Copy all of the data below line for line, but leave the pictures out.

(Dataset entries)
────────
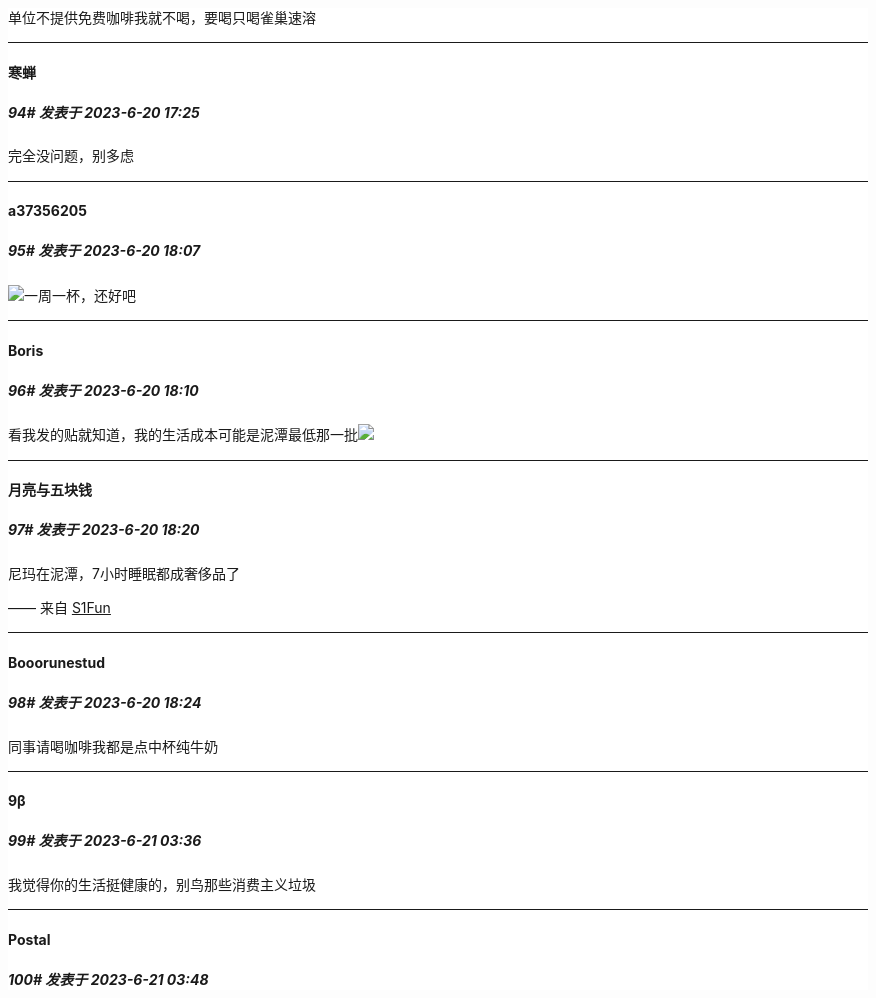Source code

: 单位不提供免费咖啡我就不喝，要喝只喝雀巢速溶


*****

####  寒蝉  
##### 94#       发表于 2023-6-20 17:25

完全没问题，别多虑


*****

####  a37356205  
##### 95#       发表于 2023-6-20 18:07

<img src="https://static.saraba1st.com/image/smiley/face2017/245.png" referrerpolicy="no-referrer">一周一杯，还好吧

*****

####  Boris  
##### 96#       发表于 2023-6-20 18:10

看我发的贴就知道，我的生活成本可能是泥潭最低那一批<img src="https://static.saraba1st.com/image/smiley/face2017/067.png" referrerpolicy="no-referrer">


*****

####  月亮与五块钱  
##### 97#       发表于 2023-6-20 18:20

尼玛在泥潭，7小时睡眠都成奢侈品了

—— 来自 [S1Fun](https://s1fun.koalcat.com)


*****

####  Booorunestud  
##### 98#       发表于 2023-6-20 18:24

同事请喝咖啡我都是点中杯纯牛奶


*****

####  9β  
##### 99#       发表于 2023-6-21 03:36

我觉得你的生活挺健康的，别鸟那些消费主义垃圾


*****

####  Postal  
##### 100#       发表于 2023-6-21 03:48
────────
[ANSWER FOR THIS EXERCISE]
Source code

: 单位不提供免费咖啡我就不喝，要喝只喝雀巢速溶


*****

####  寒蝉  
##### 94#       发表于 2023-6-20 17:25

完全没问题，别多虑


*****

####  a37356205  
##### 95#       发表于 2023-6-20 18:07

<img src="https://static.saraba1st.com/image/smiley/face2017/245.png" referrerpolicy="no-referrer">一周一杯，还好吧

*****

####  Boris  
##### 96#       发表于 2023-6-20 18:10

看我发的贴就知道，我的生活成本可能是泥潭最低那一批<img src="https://static.saraba1st.com/image/smiley/face2017/067.png" referrerpolicy="no-referrer">


*****

####  月亮与五块钱  
##### 97#       发表于 2023-6-20 18:20

尼玛在泥潭，7小时睡眠都成奢侈品了

—— 来自 [S1Fun](https://s1fun.koalcat.com)


*****

####  Booorunestud  
##### 98#       发表于 2023-6-20 18:24

同事请喝咖啡我都是点中杯纯牛奶


*****

####  9β  
##### 99#       发表于 2023-6-21 03:36

我觉得你的生活挺健康的，别鸟那些消费主义垃圾


*****

####  Postal  
##### 100#       发表于 2023-6-21 03:48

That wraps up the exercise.